We had a TV, but viewing was limited (although I do remember seeing Channel 4’s launch night), and the table football became a focus of remarkable competition.
Many of my fellow boarders spent almost the entire school year here. Some boys’ parents lived abroad (I recall Singapore, Abu Dhabi and New York being three of the overseas residences), while at least two were the offspring of Conservative Government ministers (you’re getting the drift now, I imagine).
So to the real point of this post. The ‘Housemaster’ was a single man in his 50s. I’ll call him Nelly (his nickname – I won’t name him outright) and he was also one of the school’s Geography teachers – I recall learning about the business of tea plantations in his lessons. He was overweight and in the habit of wearing rather ugly cardigans (I can still remember one the colour of Colman’s mustard 40 years on).
One of the peculiarities of the boarding house was that it had two sets of stairs. A grand, wood-panelled flight at one end of the building that was only to be used by teachers and the three prefects, and a really pokey flight of stairs in the centre of the building, that took you from the basement level up to the attic rooms.
This second set of stairs was narrow and you had to squeeze past anyone coming in the opposite direction. By and large, they were only used by us boys, but on occasion we’d bump into teachers, particularly Nelly.
He had a habit of roaming the stairs at times when he knew it would be busy and he also had a problem with – to put it politely – his ‘wandering hands’.
I can’t tell you the number of times I walked past him and I’d feel a sharp pain on the inside of my bare leg (we mainly wore shorts at that age), or my bum.
When I turned to work out what had happened, Nelly would be standing there looking innocent, before rubbing the wall of the stairs and uttering the immortal words: ‘Ooh, look at that rusty nail… rusty nail’.
This happened to me (and I imagine most other boys) at least once a week. Did it progress any further than this? I honestly have no idea. I’ve barely ever talked about it and have long lost contact with anyone I boarded with at the time.

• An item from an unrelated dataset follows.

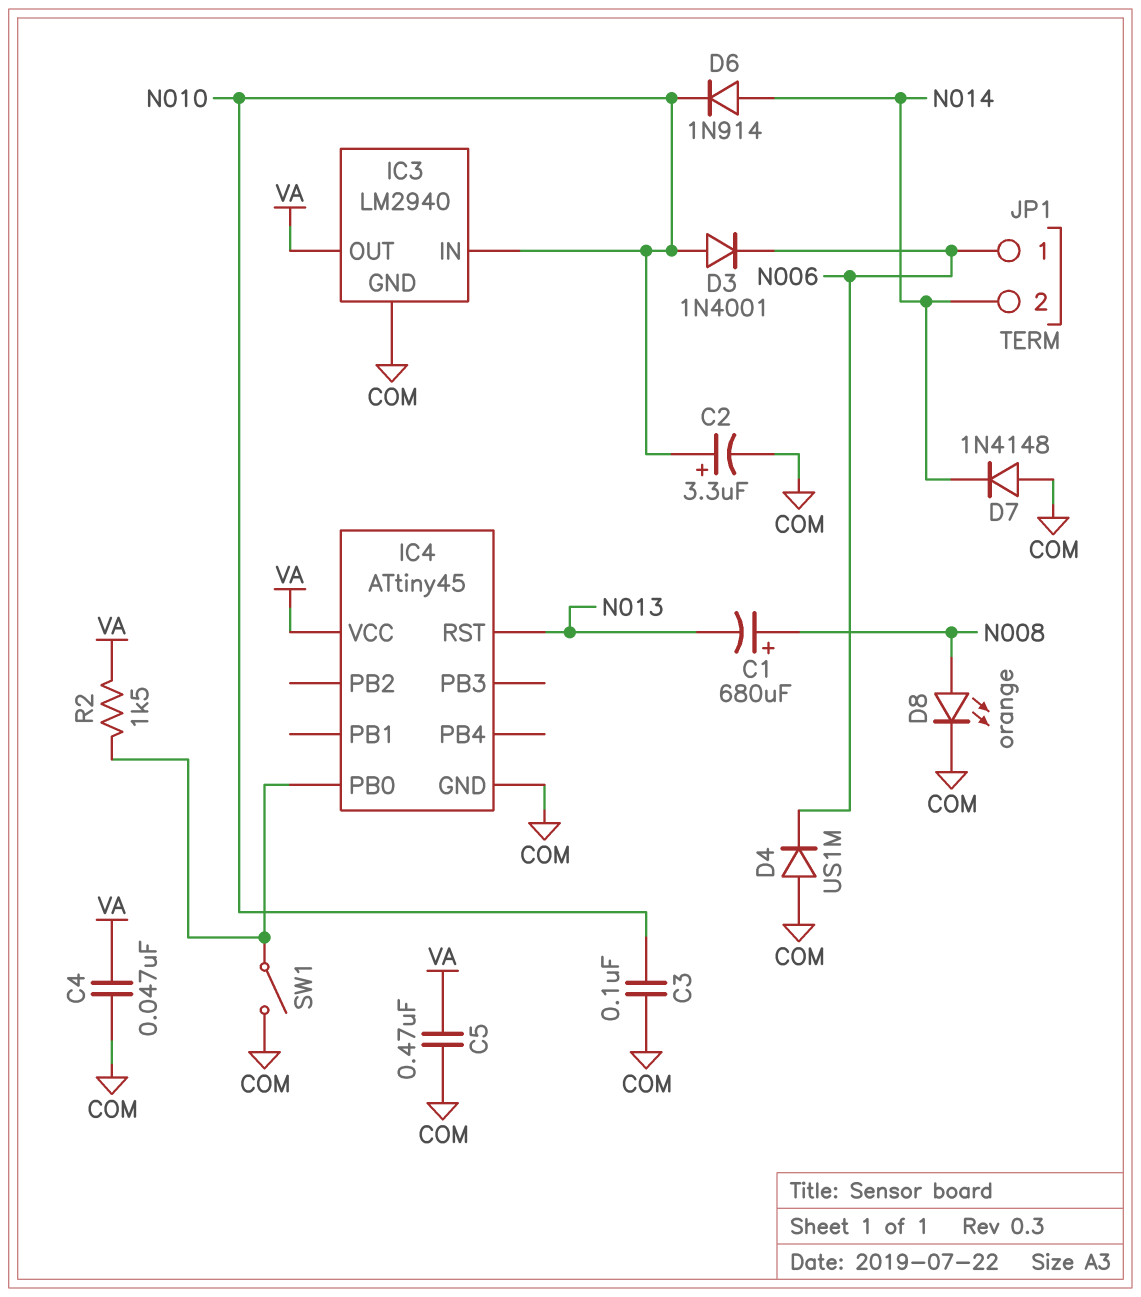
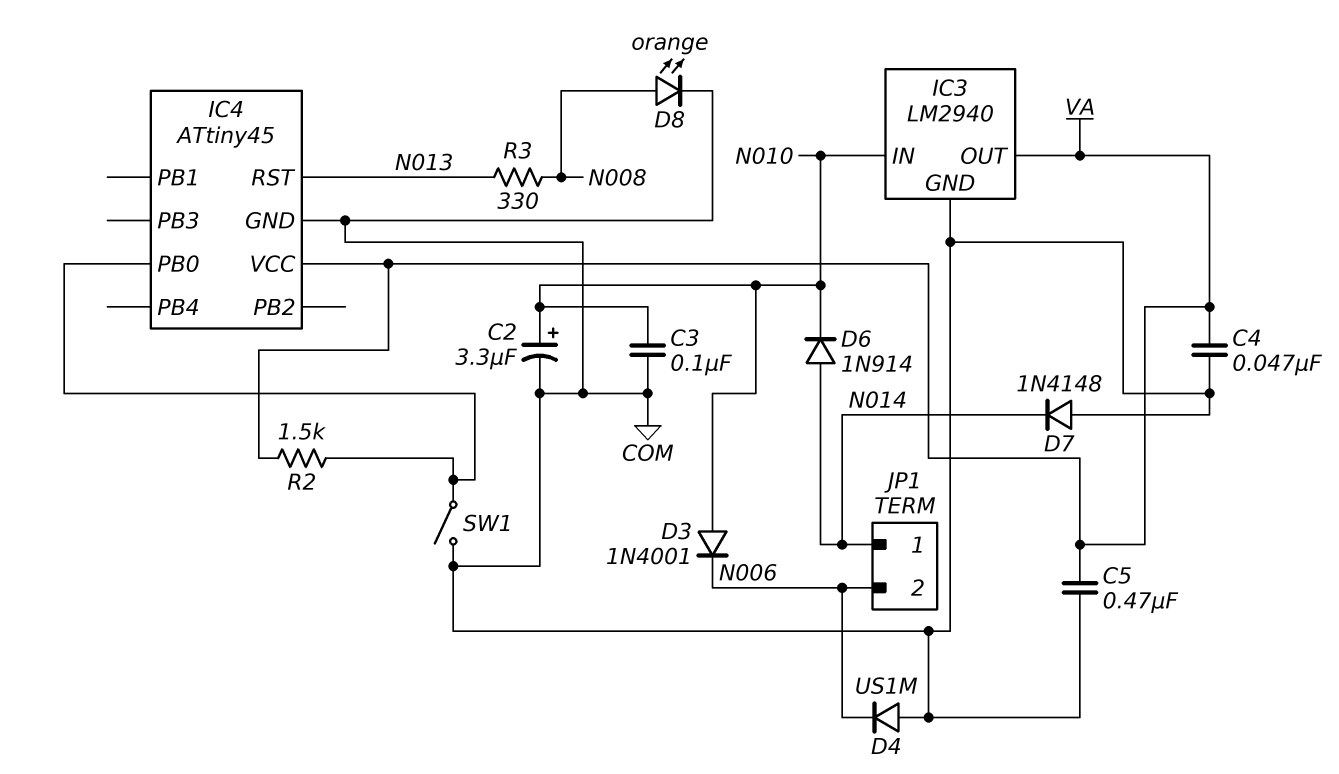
C1: 680uF (plus N008, minus N013) -> none
JP1 pin 1: N006 -> N014
JP1 pin 2: N014 -> N006
R3: none -> 330 (N008, N013)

The more I think about it now – four decades on – the more distressed I become at the fact that a school employed a man in a position of responsibility, who clearly ‘liked’ young boys.
I also don’t think Nelly’s behaviour was particularly secret. All the boys knew and I’d be hugely surprised if the other teachers who lived in weren’t in some way aware.
But it was a different time – even if anyone had had the wherewithal and awareness that they should make a complaint, this was the late 70s/early 80s. It would have been laughed off, ignored or possibly even punished.
Pinching is not just pinching
And so, back to that comment I highlighted earlier in the Guardian piece from a ‘No.10 source’, in which Chris Pincher’s behaviour was dismissed as ‘just’ somebody’s bum being pinched.
Do you think it’s a small thing that can be casually dismissed? Possibly if it happens to an adult, it could – at the very outside – be brushed aside. But when it happens to young, innocent pre-teen boys. Hmmm.